## Brano selezionato
_ _ _ _

La spiaggia è un grande baraccamento: roulotte, tende, ombrelloni, gente anziana, alternativi, bambini, cani gatti e via di seguito. Il mare è bello. Dal bagagliaio della Punto spuntano costumi ed asciugamani. Col caldo che fa un bagno ci rinfrescherà sicuramente. Solo che non abbiamo tenuto conto della temperatura dell’acqua a dir poco gelida. Ci bagniamo, così, solo le gambe e ci distendiamo mezz’ora al sole. Ripartiamo facendo sosta a Salin de Giraud città. Oddio, città… Chiamarla città è troppo, paesotto forse è più appropriato. Arriviamo proprio al culmine di una festa paesana con tanto di braciole e salsicce che sfrigolano sulla griglia. Non capiamo perché lungo i due lati della stradina principale siano state messe delle griglie alte due metri quasi a creare un corridoio. Un furgoncino percorre il corridoio con un rudimentale megafono installato sul cofano. Capiamo solo “Par votre securitè” e “toròs”. Chiediamo informazioni alla gente del posto (qui non ci sono turisti) e ci spiegano che fra un po’ inizierà la corsa dei tori. Uno spettacolo a dir poco bizzarro, anche se particolare: alle due estremità del corridoio sono sistemati due tir; al via un gruppo di “butteri” Camarguesi a cavallo si pongono davanti al portellone del tir che viene improvvisamente aperto lasciando uscire due o tre torelli che vengono stretti tra i cavalli. Così cavalli e tori percorrono tutto il corridoio fino al tir successivo dove i tori vengono rinchiusi. Lo scopo del tutto (da quanto abbiamo capito) è evitare che i tori si liberino dalla stretta dei cavalli e la corsa dovrebbe dimostrare l’abilità dei cavalieri. Per ravvivare il tutto, un gruppo di ragazzotti locali con le maglie rosse, tormenta i poveri tori, tirandoli per la coda e cercando di frenarne la corsa. Bizzarrie della Camargue. Con un bel pacchetto di foto fatte, al tramonto ci incamminiamo verso il nostro cascinale. Bellissime le vedute sull’Etang du Vaccarès con il sole basso che sprofonda nelle acque e i fenicotteri che fanno il loro ultimo pasto. La serata la passiamo a Les Saintes Maries de la Mer dove ogni locale serve paella ed ha dei suonatori di chitarra che cantano in spagnolo. Sembra quasi che i Gipsy King si siano sciolti e lavorino a coppie nei ristoranti! Pare di essere in Spagna, ma noi non cediamo e alla Paella preferiamo una tipica Salade Camargueise.

_ _ _ _

## Obiettivo A
In base al brano, spiega perché in spiaggia chi scrive si bagna soltanto le gambe. Rispondi con una o due frasi.
Il brano e i record non hanno alcun legame tra loro.

_ _ _ _

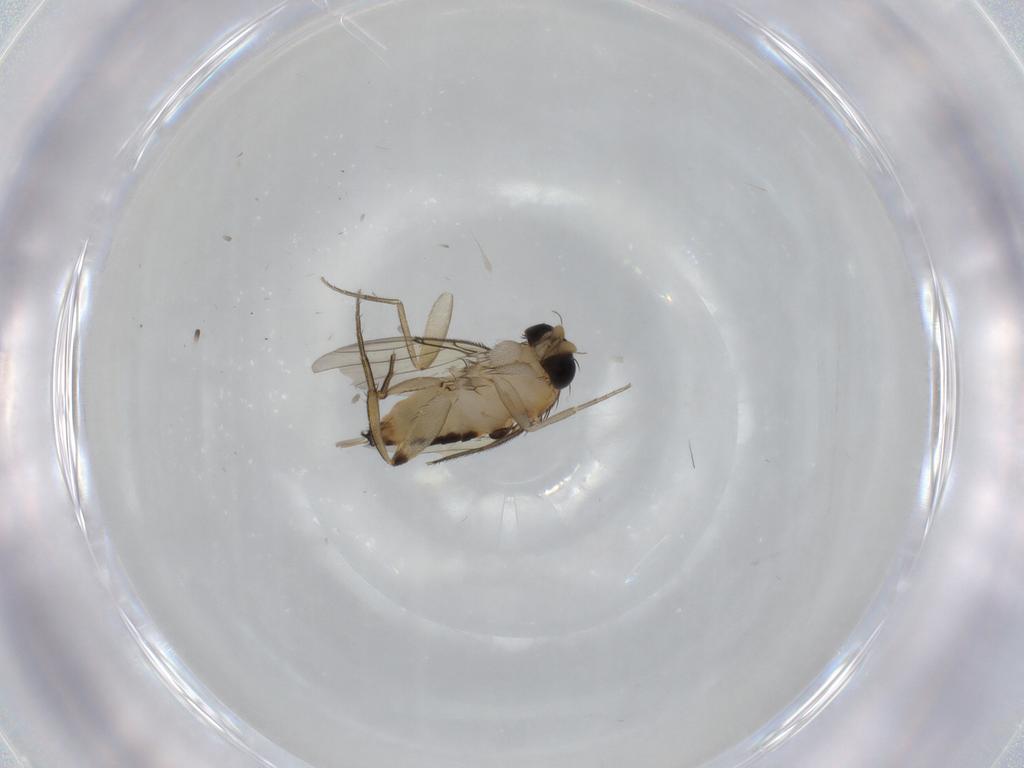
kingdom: Animalia
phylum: Arthropoda
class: Insecta
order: Diptera
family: Phoridae
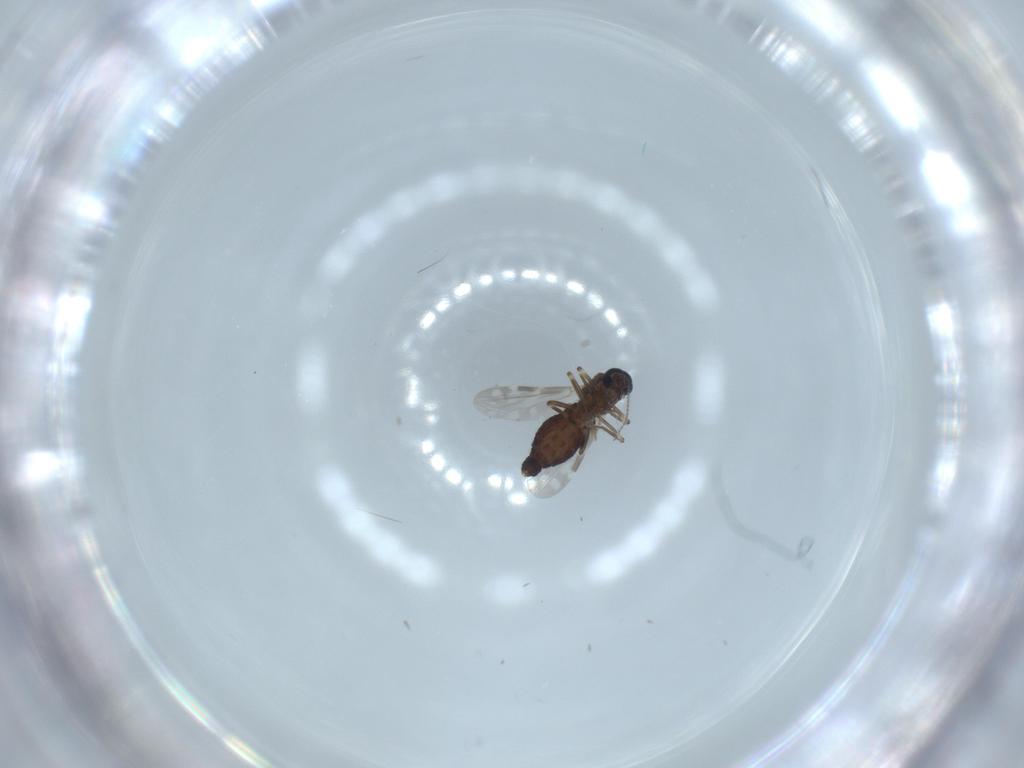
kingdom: Animalia
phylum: Arthropoda
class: Insecta
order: Diptera
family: Ceratopogonidae
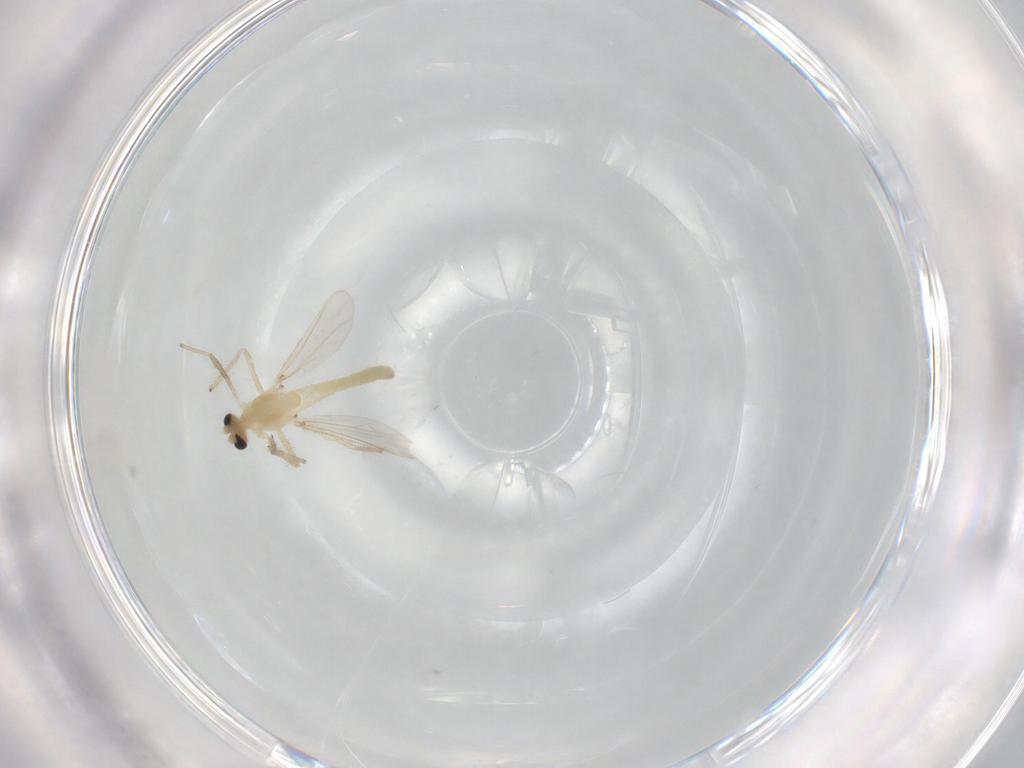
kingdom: Animalia
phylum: Arthropoda
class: Insecta
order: Diptera
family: Chironomidae
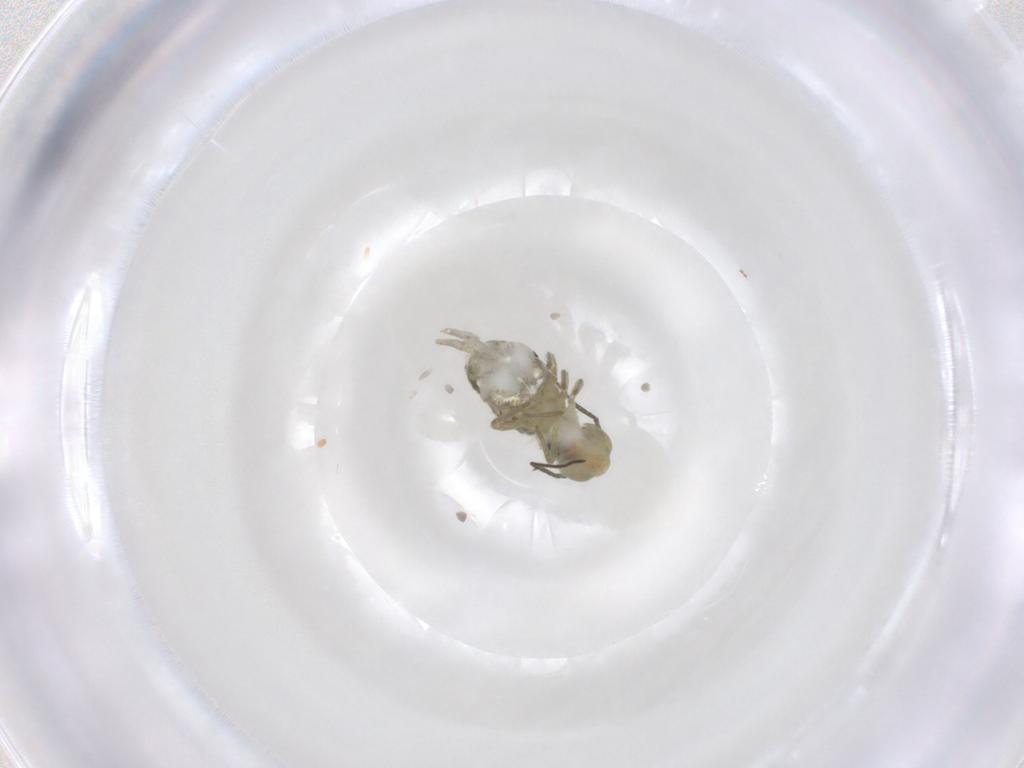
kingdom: Animalia
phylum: Arthropoda
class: Collembola
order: Symphypleona
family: Sminthuridae
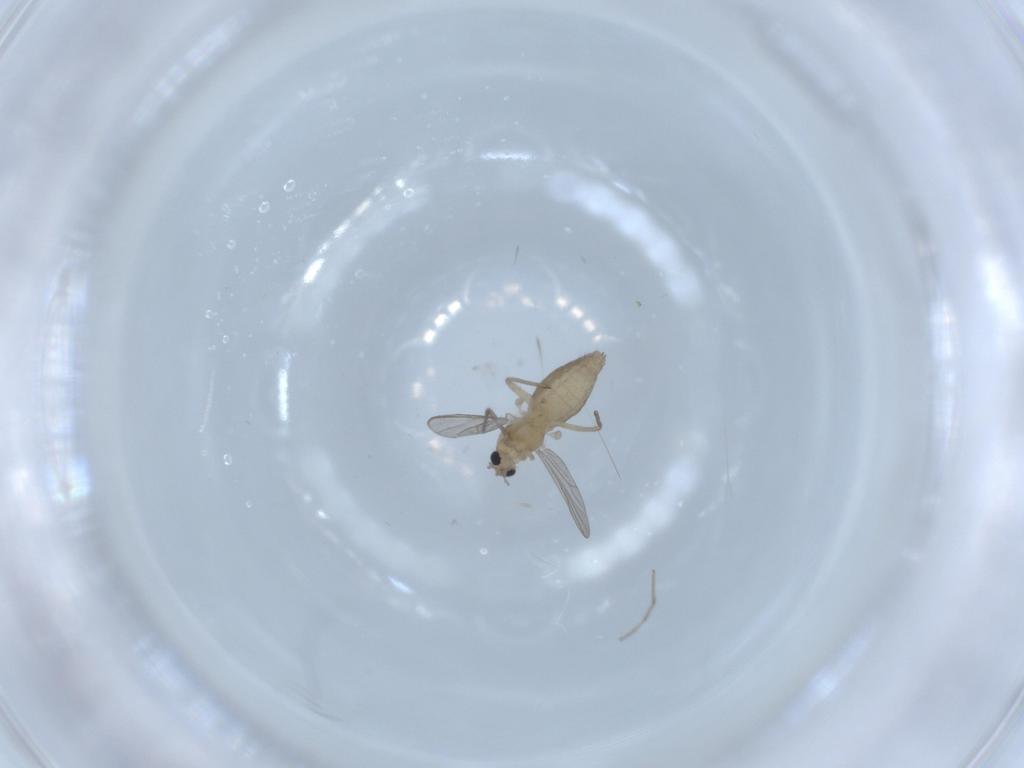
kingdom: Animalia
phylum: Arthropoda
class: Insecta
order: Diptera
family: Chironomidae
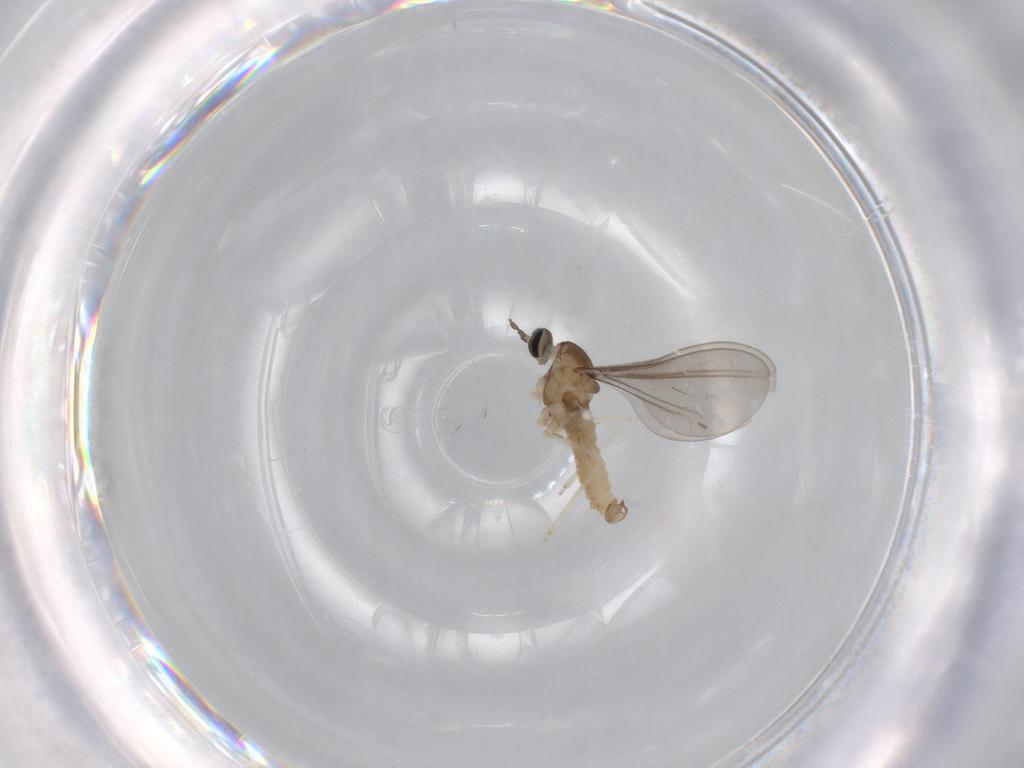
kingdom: Animalia
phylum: Arthropoda
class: Insecta
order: Diptera
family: Cecidomyiidae
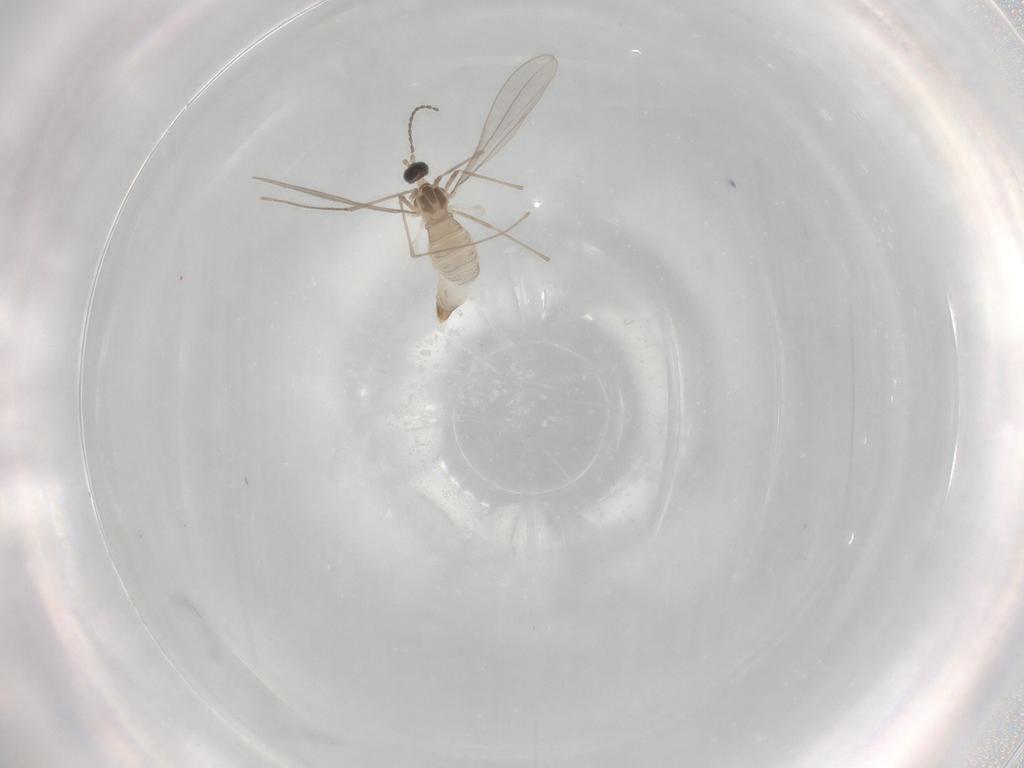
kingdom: Animalia
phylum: Arthropoda
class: Insecta
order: Diptera
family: Cecidomyiidae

_ _ _ _

## Obiettivo B
Per favore, cambia "class" in "classe" nelle righe dei record che vanno dall'inizio fino alla riga che contiene "order: Symphypleona", compresa, e lascia tutto il resto invariato. Riporta soltanto queste righe, senza le immagini.

## Risposta corretta A
Chi scrive si bagna soltanto le gambe perché non aveva tenuto conto della temperatura dell'acqua, a dir poco gelida. Sperava che un bagno desse refrigerio dal caldo.

## Risposta corretta B
kingdom: Animalia
phylum: Arthropoda
classe: Insecta
order: Diptera
family: Phoridae
kingdom: Animalia
phylum: Arthropoda
classe: Insecta
order: Diptera
family: Ceratopogonidae
kingdom: Animalia
phylum: Arthropoda
classe: Insecta
order: Diptera
family: Chironomidae
kingdom: Animalia
phylum: Arthropoda
classe: Collembola
order: Symphypleona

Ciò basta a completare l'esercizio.